**WORK INSTRUCTIONS:** Copy out the rows below character for character, keeping every line break, accent and punctuation mark unchanged.

Collected data:

-----

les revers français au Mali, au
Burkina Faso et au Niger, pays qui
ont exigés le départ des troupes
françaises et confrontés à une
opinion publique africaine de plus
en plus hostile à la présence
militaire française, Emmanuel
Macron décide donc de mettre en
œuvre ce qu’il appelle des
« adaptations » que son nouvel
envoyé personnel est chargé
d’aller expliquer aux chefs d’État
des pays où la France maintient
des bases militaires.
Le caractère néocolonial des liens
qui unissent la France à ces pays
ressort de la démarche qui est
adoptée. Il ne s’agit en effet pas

-----

**OUTPUT:**
les revers français au Mali, au
Burkina Faso et au Niger, pays qui
ont exigés le départ des troupes
françaises et confrontés à une
opinion publique africaine de plus
en plus hostile à la présence
militaire française, Emmanuel
Macron décide donc de mettre en
œuvre ce qu’il appelle des
« adaptations » que son nouvel
envoyé personnel est chargé
d’aller expliquer aux chefs d’État
des pays où la France maintient
des bases militaires.
Le caractère néocolonial des liens
qui unissent la France à ces pays
ressort de la démarche qui est
adoptée. Il ne s’agit en effet pas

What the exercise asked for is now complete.